- [WHAT THE TASK ASKS]: Write out the lines below once more, exactly as they appear. Do not include pictures.

*** Opening of DATASET ENTRIES ***

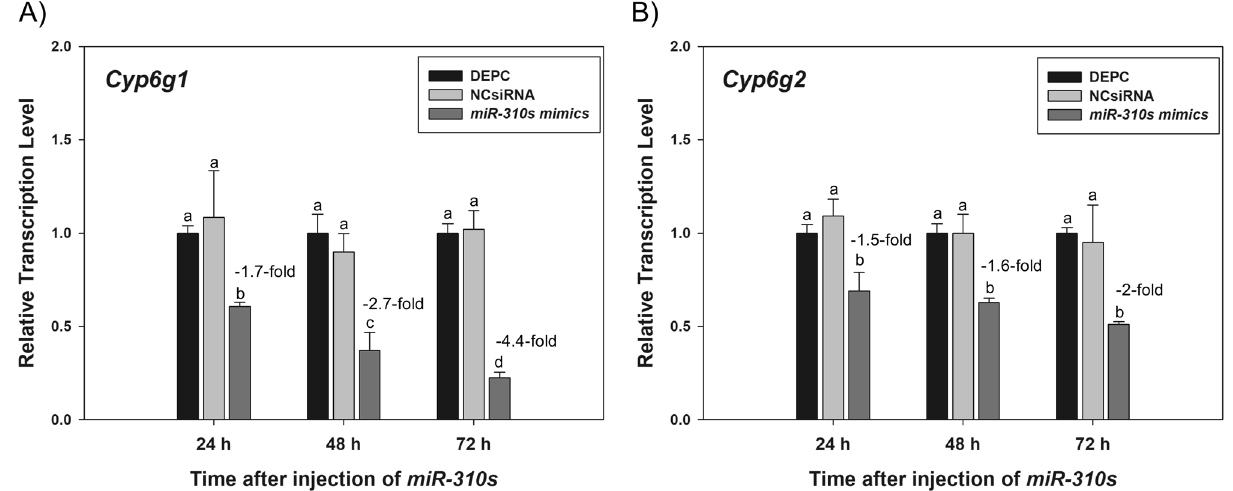
Figure 2. Relative transcription levels of ( A ) Cyp6g1 and ( B ) Cyp6g2 after microinjection of the miR-310s mimics, negative control siRNA (NCsiRNA) mimic, and DEPC-water into 91-R female flies at 24 h, 48 h, and 72 h post-injection. There was no difference between the DEPC-water and NC microinjection groups across three time points for Cyp6g1 ( p = 0.55) and Cyp6g2 ( p = 0.953). Different letters on the bars indicated that the means were significantly different across three time points ( p < 0.05).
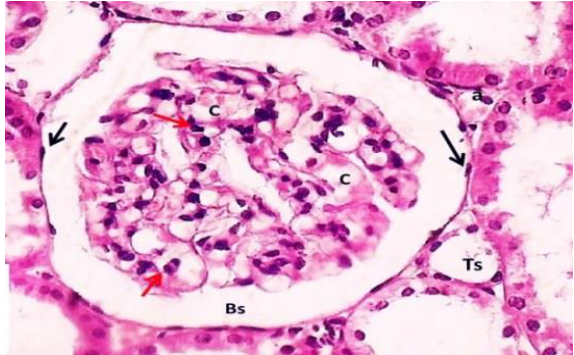
Figure, 7: Histological section of nephron (glomerulus) shows: Capillaries (C), squamous epithelium of parietal layer (Black arrows), visceral layer forming podocytes (Red arrow), bowman space (Bs) and thin segment of loop of henle (Ts). H&E stain. 400x.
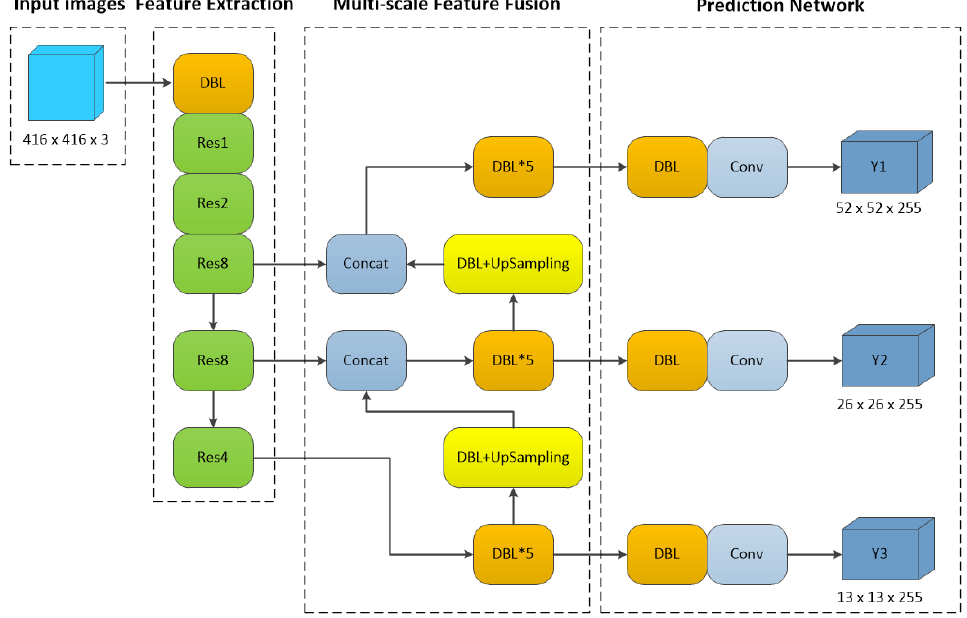
Figure 4. YOLO-V3 network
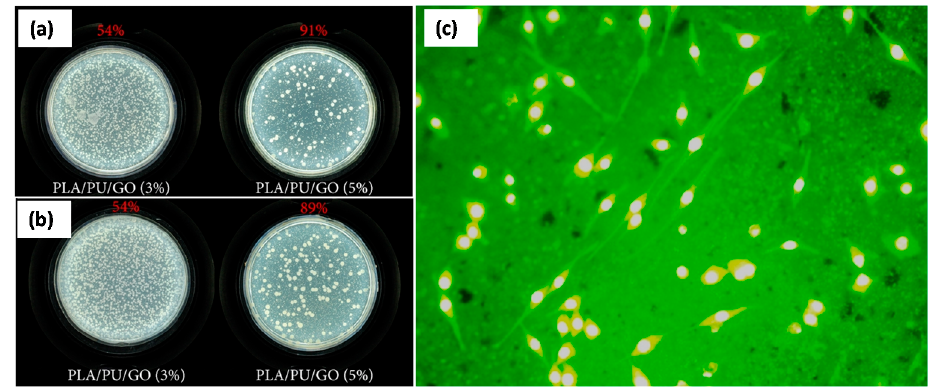
Figure 25. Photographs of ( a ) S. aureus and ( b ) E. coli grown on PLA/PU/GO (3%) and PLA/PU/GO (5%) for 4 h, respectively; ( c ) Fluorescence microscopy image of MC3T3-E1 cells grown on the electrospun PLA/PU/GO (5%) nanofibers for 48 h at 37 °C. The magnification is 100× [84].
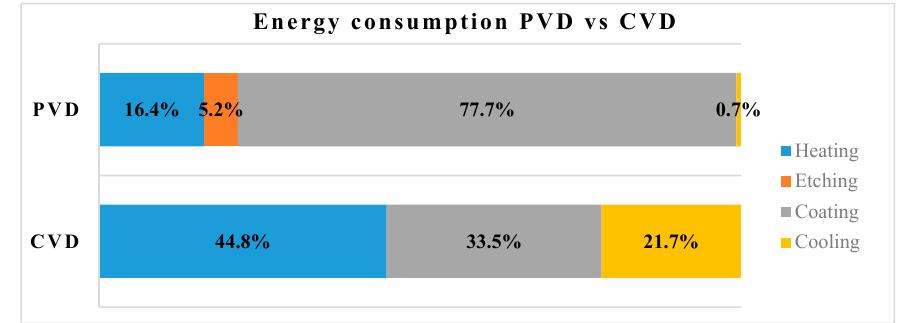
Figure 4. Energy consumption in the different steps of the PVD process: Heating, Etching, Coating, and Cooling. Energy consumption in the steps of the CVD process: Heating, Coating, and Cooling.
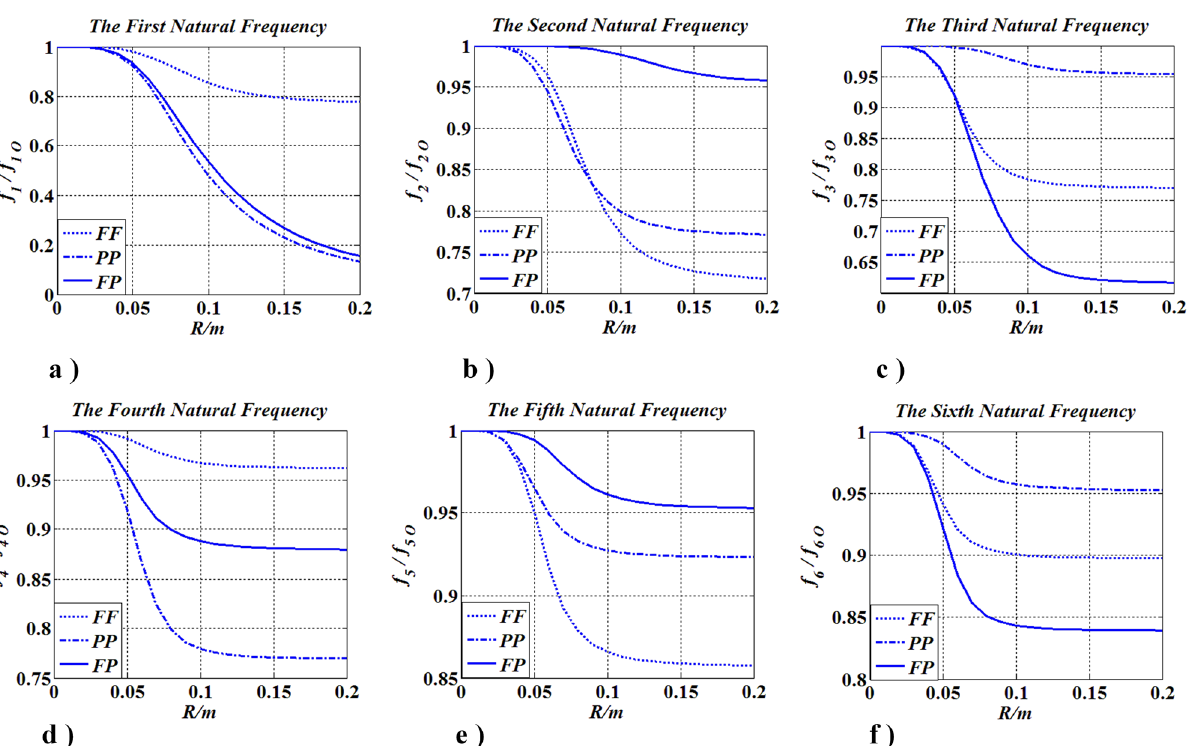
Figure 19. Frequencies change with R ( J m ) and boundary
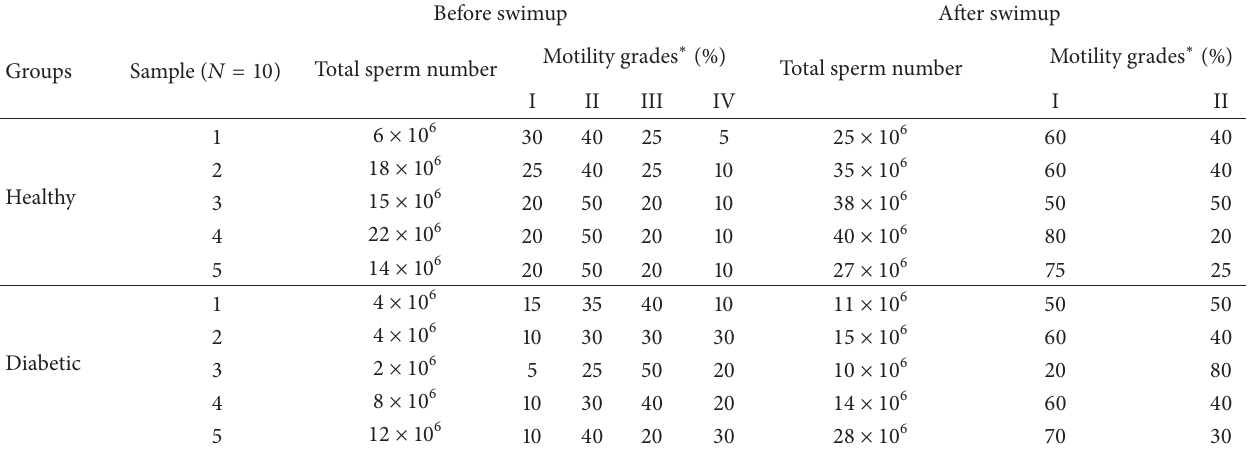
Table 2: Motility grades of control and diabetic rat sperms before and after swimup. Before swimup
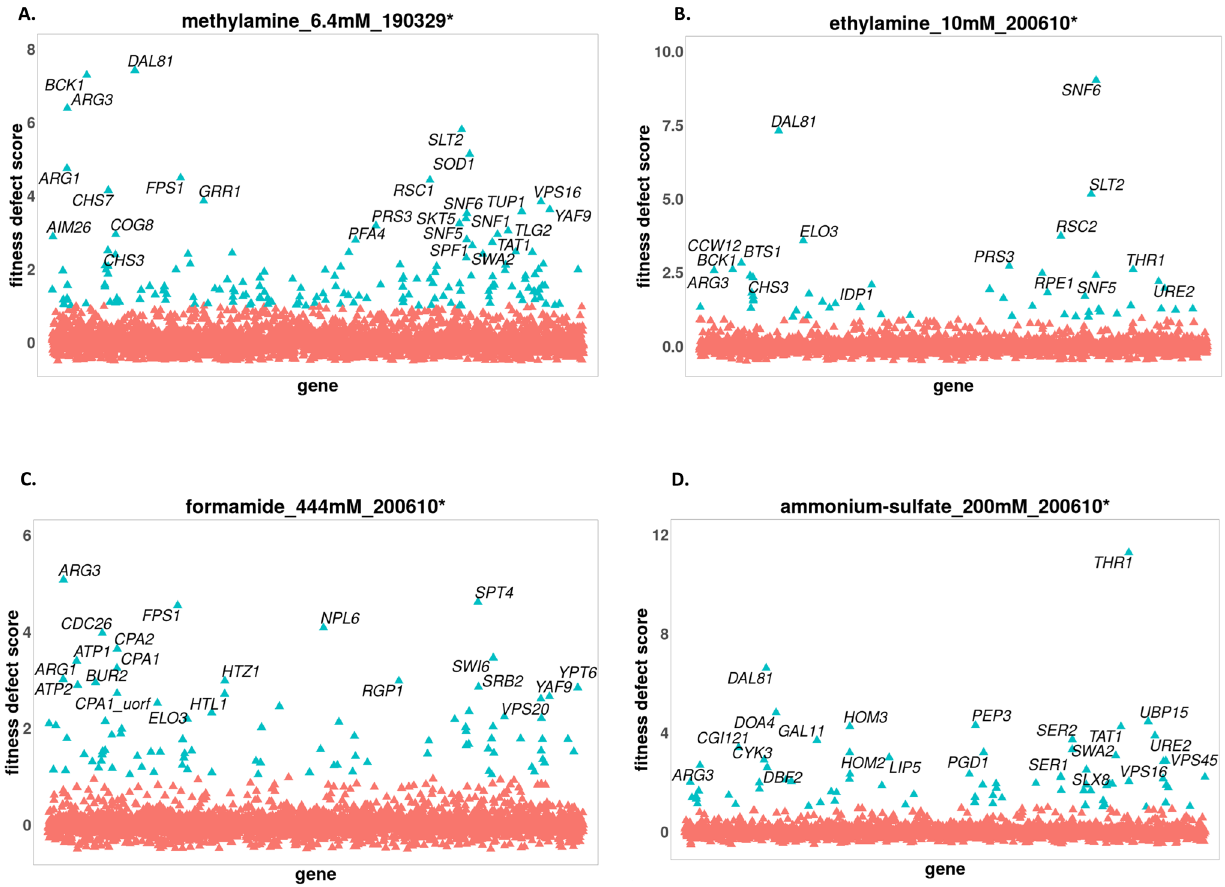
Figure 6. Fitness profile showing genes whose deletion strains are sensitive to treatment by metabolic intermediates of nitrosamines. Fitness defect scores are plotted on the vertical axis vs genes on the horizontal axis. Strains affected by the compounds lack the following genes; methylamine: BCK1 , DAL81 , ARG3 , FPS1 and GRR1 . Ethylamine: DAL81 , ARG3 , SNF6 , ELO3 , SNF6 and ELO3 . Formamide: ARG3 , FPS1 , NPL6 and SPT4 . Ammonium sulfate: DAL81 , ARG3 , PEP3 , THR1 , etc. It could be seen that ARG3 was affected by all the metabolites, in addition to ARG1 being affected by methylamine and formamide. Concentration and date of count matrices analysis are indicated. Not all strains with significant FD scores are labelled. Plots were generated using the Bioconductor v3.12, https:// www. bioco nduct or.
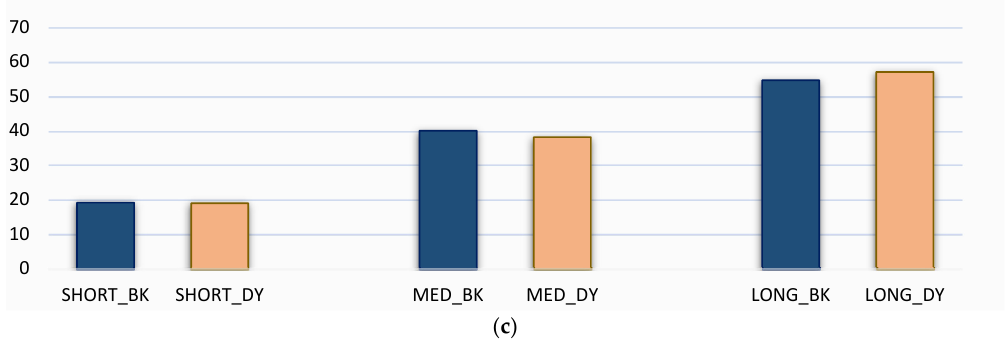
Figure 6. Side-by-side comparison of volatility spillover based on the BK18 and wavelet-based DY12 methods: ( a ) Volatility To; ( b ) Volatility From; ( c ) Total Volatility. The y-axis denotes volatility spillovers. The x-axis description is as follows: Short_BK, Med_BK, and Long_BK are within spillover indexes calculated using the BK18 method for the short-, medium-, and long-term. Short_WAV, Med_WAV, and Long_WAV are spillover indexes calculated using the DY12 method from wavelet-based series for the short-, medium-, and long-term. Total volatility is the total volatility spillover between the two mentioned methods.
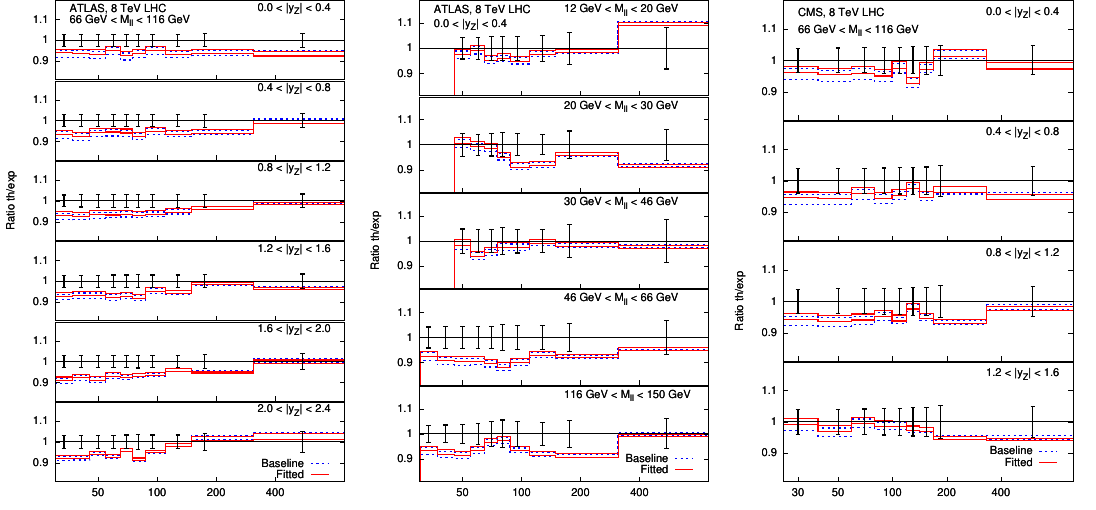
Figure 14 . p Z observables computed at NNLO with input PDFs before and after the addition of T the p Z data in the global T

*** Close of DATASET ENTRIES ***

- [FINAL ANSWER]:
Figure 2. Relative transcription levels of ( A ) Cyp6g1 and ( B ) Cyp6g2 after microinjection of the miR-310s mimics, negative control siRNA (NCsiRNA) mimic, and DEPC-water into 91-R female flies at 24 h, 48 h, and 72 h post-injection. There was no difference between the DEPC-water and NC microinjection groups across three time points for Cyp6g1 ( p = 0.55) and Cyp6g2 ( p = 0.953). Different letters on the bars indicated that the means were significantly different across three time points ( p < 0.05).
Figure, 7: Histological section of nephron (glomerulus) shows: Capillaries (C), squamous epithelium of parietal layer (Black arrows), visceral layer forming podocytes (Red arrow), bowman space (Bs) and thin segment of loop of henle (Ts). H&E stain. 400x.
Figure 4. YOLO-V3 network
Figure 25. Photographs of ( a ) S. aureus and ( b ) E. coli grown on PLA/PU/GO (3%) and PLA/PU/GO (5%) for 4 h, respectively; ( c ) Fluorescence microscopy image of MC3T3-E1 cells grown on the electrospun PLA/PU/GO (5%) nanofibers for 48 h at 37 °C. The magnification is 100× [84].
Figure 4. Energy consumption in the different steps of the PVD process: Heating, Etching, Coating, and Cooling. Energy consumption in the steps of the CVD process: Heating, Coating, and Cooling.
Figure 19. Frequencies change with R ( J m ) and boundary
Table 2: Motility grades of control and diabetic rat sperms before and after swimup. Before swimup
Figure 6. Fitness profile showing genes whose deletion strains are sensitive to treatment by metabolic intermediates of nitrosamines. Fitness defect scores are plotted on the vertical axis vs genes on the horizontal axis. Strains affected by the compounds lack the following genes; methylamine: BCK1 , DAL81 , ARG3 , FPS1 and GRR1 . Ethylamine: DAL81 , ARG3 , SNF6 , ELO3 , SNF6 and ELO3 . Formamide: ARG3 , FPS1 , NPL6 and SPT4 . Ammonium sulfate: DAL81 , ARG3 , PEP3 , THR1 , etc. It could be seen that ARG3 was affected by all the metabolites, in addition to ARG1 being affected by methylamine and formamide. Concentration and date of count matrices analysis are indicated. Not all strains with significant FD scores are labelled. Plots were generated using the Bioconductor v3.12, https:// www. bioco nduct or.
Figure 6. Side-by-side comparison of volatility spillover based on the BK18 and wavelet-based DY12 methods: ( a ) Volatility To; ( b ) Volatility From; ( c ) Total Volatility. The y-axis denotes volatility spillovers. The x-axis description is as follows: Short_BK, Med_BK, and Long_BK are within spillover indexes calculated using the BK18 method for the short-, medium-, and long-term. Short_WAV, Med_WAV, and Long_WAV are spillover indexes calculated using the DY12 method from wavelet-based series for the short-, medium-, and long-term. Total volatility is the total volatility spillover between the two mentioned methods.
Figure 14 . p Z observables computed at NNLO with input PDFs before and after the addition of T the p Z data in the global T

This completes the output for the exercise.